** DIRECTIONS **
In the records below, find every line that contains "development" and list it.

** PROVIDED ENTRIES **
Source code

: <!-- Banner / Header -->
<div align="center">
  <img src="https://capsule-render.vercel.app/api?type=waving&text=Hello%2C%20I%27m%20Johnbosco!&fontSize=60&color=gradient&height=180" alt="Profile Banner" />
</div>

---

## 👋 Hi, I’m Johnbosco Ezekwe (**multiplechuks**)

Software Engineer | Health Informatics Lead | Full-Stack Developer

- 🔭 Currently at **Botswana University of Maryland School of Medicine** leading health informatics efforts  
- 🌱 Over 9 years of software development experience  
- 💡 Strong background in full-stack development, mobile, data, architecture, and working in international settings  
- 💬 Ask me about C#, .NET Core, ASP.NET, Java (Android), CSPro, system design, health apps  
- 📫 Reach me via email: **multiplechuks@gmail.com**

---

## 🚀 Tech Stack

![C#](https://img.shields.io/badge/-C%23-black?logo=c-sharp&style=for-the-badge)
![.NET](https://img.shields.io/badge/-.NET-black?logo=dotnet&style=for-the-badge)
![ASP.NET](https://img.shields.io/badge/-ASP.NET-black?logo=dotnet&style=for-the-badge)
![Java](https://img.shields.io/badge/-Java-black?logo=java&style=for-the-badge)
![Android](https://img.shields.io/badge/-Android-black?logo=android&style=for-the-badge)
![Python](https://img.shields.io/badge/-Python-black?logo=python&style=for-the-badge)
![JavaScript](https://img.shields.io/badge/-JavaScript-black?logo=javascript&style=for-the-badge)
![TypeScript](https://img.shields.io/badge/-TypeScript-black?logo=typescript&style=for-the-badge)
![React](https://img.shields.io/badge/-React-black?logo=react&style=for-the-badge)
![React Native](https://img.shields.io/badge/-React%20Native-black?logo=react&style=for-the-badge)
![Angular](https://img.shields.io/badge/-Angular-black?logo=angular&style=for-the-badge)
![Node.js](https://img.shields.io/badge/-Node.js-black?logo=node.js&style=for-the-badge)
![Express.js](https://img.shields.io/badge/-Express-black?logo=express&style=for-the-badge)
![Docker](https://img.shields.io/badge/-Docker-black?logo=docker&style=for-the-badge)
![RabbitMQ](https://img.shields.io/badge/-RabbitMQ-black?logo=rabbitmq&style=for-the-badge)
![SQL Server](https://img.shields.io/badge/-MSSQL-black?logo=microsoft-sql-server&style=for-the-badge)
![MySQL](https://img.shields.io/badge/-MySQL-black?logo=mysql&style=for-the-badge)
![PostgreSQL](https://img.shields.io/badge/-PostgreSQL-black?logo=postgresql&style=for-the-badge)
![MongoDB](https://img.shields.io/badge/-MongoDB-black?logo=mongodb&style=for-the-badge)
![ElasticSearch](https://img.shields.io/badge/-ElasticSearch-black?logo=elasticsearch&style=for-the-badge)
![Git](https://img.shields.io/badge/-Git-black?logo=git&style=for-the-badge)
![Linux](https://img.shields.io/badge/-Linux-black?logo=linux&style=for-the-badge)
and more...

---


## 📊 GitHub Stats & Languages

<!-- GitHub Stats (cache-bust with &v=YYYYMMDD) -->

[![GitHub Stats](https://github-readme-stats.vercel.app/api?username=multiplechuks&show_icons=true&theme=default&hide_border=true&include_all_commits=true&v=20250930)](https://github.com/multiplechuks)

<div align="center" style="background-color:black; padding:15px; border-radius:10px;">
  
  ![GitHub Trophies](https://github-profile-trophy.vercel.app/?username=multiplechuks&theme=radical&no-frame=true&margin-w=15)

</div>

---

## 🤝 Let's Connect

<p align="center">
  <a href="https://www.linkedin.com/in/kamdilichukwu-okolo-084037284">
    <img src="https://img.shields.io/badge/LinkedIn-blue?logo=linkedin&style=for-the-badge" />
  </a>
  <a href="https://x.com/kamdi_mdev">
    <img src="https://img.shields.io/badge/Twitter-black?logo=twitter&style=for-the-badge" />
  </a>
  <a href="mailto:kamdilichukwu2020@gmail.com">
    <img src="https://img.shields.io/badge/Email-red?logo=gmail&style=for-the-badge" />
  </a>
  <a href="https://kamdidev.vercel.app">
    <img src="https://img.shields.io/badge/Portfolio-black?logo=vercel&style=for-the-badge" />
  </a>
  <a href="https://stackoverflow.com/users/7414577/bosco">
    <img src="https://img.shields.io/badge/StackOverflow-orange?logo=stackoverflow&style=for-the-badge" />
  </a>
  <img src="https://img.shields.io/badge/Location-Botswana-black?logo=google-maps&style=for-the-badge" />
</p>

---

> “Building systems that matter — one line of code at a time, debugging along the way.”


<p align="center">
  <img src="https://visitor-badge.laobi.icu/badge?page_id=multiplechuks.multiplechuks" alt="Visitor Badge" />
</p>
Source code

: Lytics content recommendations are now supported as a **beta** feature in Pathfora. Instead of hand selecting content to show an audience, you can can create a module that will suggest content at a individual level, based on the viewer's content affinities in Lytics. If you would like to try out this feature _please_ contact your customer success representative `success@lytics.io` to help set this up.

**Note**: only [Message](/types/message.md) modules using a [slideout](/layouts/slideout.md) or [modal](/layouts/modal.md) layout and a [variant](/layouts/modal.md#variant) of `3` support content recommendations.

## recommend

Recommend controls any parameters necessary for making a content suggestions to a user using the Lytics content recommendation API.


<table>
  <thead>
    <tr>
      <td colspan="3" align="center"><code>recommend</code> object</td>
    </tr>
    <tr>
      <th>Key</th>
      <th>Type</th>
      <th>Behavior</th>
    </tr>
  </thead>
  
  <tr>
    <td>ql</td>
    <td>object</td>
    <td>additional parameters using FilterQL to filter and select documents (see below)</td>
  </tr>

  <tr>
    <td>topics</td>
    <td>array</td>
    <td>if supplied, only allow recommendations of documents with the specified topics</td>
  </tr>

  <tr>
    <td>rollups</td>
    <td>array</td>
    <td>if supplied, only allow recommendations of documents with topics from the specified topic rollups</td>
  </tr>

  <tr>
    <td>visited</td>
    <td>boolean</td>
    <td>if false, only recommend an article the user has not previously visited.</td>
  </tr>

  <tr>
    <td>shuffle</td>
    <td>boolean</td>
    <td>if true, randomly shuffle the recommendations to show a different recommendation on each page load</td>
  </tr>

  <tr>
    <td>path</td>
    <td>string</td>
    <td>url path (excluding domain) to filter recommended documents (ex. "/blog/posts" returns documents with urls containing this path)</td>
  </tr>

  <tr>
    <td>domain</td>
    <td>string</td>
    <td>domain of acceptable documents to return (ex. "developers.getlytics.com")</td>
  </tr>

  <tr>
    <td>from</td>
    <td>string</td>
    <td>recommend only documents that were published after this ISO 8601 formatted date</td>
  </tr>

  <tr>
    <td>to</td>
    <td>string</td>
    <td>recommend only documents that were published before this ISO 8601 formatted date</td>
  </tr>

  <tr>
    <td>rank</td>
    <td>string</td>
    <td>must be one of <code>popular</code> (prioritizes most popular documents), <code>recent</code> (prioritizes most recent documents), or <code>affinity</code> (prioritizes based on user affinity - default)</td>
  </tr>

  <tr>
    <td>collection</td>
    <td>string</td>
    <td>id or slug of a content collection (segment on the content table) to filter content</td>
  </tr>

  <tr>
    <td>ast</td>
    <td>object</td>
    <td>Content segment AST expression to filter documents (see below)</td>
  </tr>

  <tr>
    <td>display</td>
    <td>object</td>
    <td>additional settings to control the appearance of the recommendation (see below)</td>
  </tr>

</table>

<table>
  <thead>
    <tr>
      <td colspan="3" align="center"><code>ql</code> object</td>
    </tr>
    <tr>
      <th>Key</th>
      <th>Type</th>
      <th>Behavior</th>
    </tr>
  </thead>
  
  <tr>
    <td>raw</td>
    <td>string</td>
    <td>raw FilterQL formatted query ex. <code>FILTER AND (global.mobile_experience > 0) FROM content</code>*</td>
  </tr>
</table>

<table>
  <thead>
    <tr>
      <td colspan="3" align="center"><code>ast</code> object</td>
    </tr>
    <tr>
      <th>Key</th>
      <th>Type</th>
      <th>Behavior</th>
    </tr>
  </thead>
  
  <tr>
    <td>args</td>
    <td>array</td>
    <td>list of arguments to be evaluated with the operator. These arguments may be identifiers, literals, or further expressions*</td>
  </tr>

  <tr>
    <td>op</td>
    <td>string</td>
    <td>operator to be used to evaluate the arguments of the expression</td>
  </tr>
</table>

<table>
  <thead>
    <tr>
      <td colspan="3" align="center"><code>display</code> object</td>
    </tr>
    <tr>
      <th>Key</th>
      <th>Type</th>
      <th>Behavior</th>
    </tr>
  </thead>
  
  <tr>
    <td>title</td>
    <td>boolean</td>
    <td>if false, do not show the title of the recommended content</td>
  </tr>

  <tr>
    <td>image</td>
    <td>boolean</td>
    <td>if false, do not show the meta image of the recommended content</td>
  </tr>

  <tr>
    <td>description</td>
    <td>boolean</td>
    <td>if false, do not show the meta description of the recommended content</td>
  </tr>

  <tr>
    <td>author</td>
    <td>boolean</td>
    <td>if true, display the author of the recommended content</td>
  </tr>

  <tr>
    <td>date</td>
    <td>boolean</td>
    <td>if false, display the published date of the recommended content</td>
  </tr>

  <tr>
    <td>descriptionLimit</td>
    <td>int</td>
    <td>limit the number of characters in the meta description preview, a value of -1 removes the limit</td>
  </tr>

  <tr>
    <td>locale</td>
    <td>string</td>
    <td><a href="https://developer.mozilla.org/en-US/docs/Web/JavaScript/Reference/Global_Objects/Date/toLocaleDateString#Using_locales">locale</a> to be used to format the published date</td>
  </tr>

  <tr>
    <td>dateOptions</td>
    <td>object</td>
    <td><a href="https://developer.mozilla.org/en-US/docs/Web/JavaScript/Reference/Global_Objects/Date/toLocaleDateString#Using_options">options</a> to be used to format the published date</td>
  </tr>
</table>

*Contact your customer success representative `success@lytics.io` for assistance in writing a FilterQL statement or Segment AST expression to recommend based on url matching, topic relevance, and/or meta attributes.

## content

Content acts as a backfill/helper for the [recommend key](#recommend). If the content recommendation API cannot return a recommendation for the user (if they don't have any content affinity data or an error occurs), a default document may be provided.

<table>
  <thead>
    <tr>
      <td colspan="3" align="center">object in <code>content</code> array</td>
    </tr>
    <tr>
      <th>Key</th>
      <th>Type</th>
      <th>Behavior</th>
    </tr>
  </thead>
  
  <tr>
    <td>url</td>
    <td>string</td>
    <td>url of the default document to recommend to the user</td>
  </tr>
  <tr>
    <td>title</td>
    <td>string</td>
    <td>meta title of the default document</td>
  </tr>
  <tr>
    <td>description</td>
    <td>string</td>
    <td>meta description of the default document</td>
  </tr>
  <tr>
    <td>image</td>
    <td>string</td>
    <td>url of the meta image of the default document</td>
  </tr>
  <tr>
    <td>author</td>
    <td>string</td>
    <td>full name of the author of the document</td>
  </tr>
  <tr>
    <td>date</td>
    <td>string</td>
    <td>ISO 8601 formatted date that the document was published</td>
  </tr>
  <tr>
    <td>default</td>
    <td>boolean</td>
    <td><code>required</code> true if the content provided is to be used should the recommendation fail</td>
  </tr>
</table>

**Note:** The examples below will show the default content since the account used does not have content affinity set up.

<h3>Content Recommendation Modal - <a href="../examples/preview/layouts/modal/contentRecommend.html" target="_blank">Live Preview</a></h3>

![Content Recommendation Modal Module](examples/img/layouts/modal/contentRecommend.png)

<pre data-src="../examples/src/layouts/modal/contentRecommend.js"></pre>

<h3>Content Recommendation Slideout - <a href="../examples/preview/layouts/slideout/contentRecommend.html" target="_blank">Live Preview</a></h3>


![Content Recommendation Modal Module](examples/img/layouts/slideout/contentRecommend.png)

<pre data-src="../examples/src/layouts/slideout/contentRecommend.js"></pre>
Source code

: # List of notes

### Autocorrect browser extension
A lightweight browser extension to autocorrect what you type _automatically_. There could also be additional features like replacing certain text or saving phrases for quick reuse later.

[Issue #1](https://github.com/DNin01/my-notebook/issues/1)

** SOLUTION TO THIS TASK **
- 🌱 Over 9 years of software development experience  
- 💡 Strong background in full-stack development, mobile, data, architecture, and working in international settings  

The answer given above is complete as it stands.